The recent #metoo movement has brought forth greater transparency of sexual harassment, assault and inequality in the workplace. Shining a light on gender inequality was the first step. Now modern businesses need to reconsider antiquated policies in order to achieve an egalitarian workplace that is welcoming to all employees. Gender biases can be so deeply rooted in our collective upbringing that they are hard to identify. Here are some things to keep in mind when reviewing biases in the workplace.

Yann Borgstedt, founder of The Womanity Foundation, shares that two-thirds of the worlds working hours are worked by women who only earn 10% of that global income. The pay gap is wider than people may expect and businesses need to actively determine if they are contributing to it. An easy way to combat this is to have clear criteria for both hiring and employee evaluations leading to raises and promotions. Employee evaluations should have a pre-determined scale of measurable qualities for successful candidates and managers need to have oversight to make sure they are not biased by favoritism.

The next step is to look at the gender makeup of a companies management team. If a company has entirely male leadership it is nearly impossible for women to be represented fairly. Often female leaders are not taken as seriously as men. Businesses need to vocally support female managers by openly expressing confidence in their abilities and qualifications.
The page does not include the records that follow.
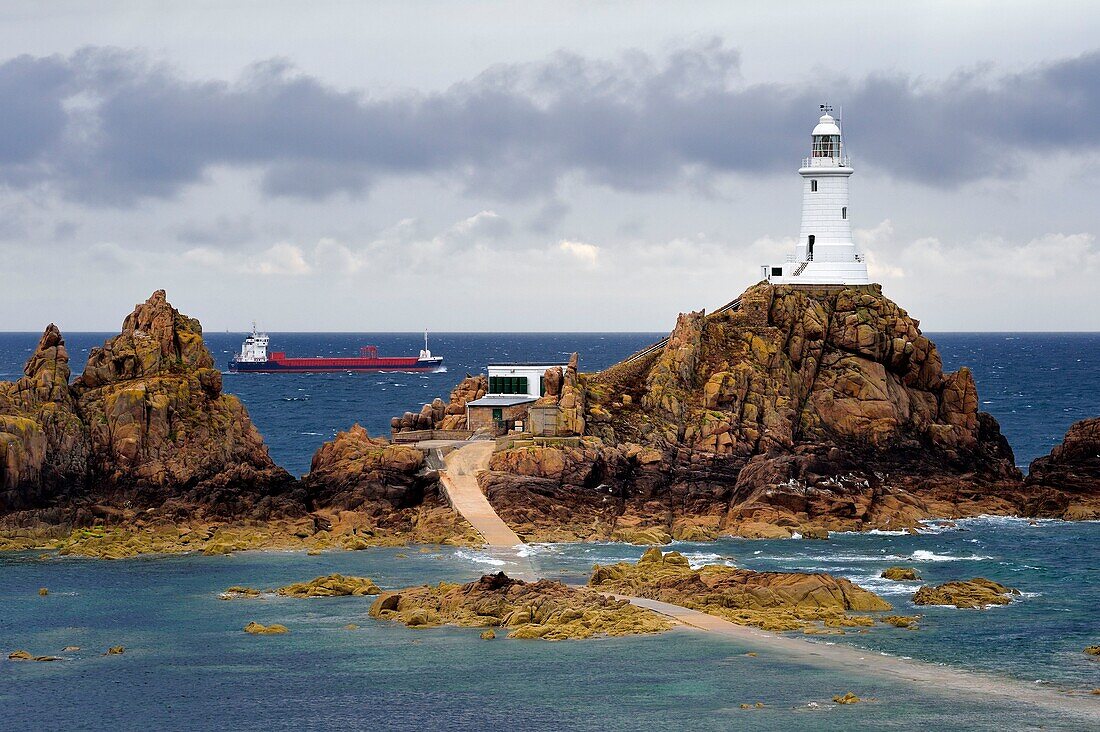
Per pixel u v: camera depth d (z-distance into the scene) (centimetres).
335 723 12625
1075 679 13712
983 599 17238
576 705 12962
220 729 12494
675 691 13350
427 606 16838
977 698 13062
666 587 17550
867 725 12306
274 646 15238
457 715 12781
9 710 13038
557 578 18588
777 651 14750
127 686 13762
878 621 16212
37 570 19538
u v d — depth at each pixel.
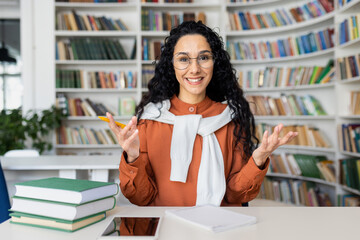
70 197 0.81
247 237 0.74
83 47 4.20
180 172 1.26
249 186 1.21
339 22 3.25
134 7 4.38
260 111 4.02
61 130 4.23
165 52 1.43
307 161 3.68
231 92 1.47
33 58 4.45
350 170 3.00
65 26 4.20
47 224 0.82
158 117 1.35
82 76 4.23
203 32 1.31
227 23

Women often feel that they need to work twice as hard to gain the same amount of respect and that must change.

Gender biases go beyond the workplace with an unequal division of household labor and childcare. Companies can promote a more equal division of home labor by supporting both men and women with flexible schedules, better maternity and paternity leave and childcare support. These changes will allow families to divide labor fairly without losing out on promotional opportunities and pay. By encouraging a healthy work/life balance, businesses will be able to retain talented female leaders who have fresh ideas for success.

It may seem obvious that companies need to defend both women and men from sexual harassment in the workplace. It is apparent that watching out-dated videos is not enough to stop sexual harassment. All managers should be trained to put a stop to harassment immediately and with strict consequences. If women are to have an equal place in a business they must feel safe at work and comfortable asserting themselves in the same way men do.

We have a long way to go for an egalitarian society. These tips will allow you to use your business as a platform to raise women up and be part of the solution.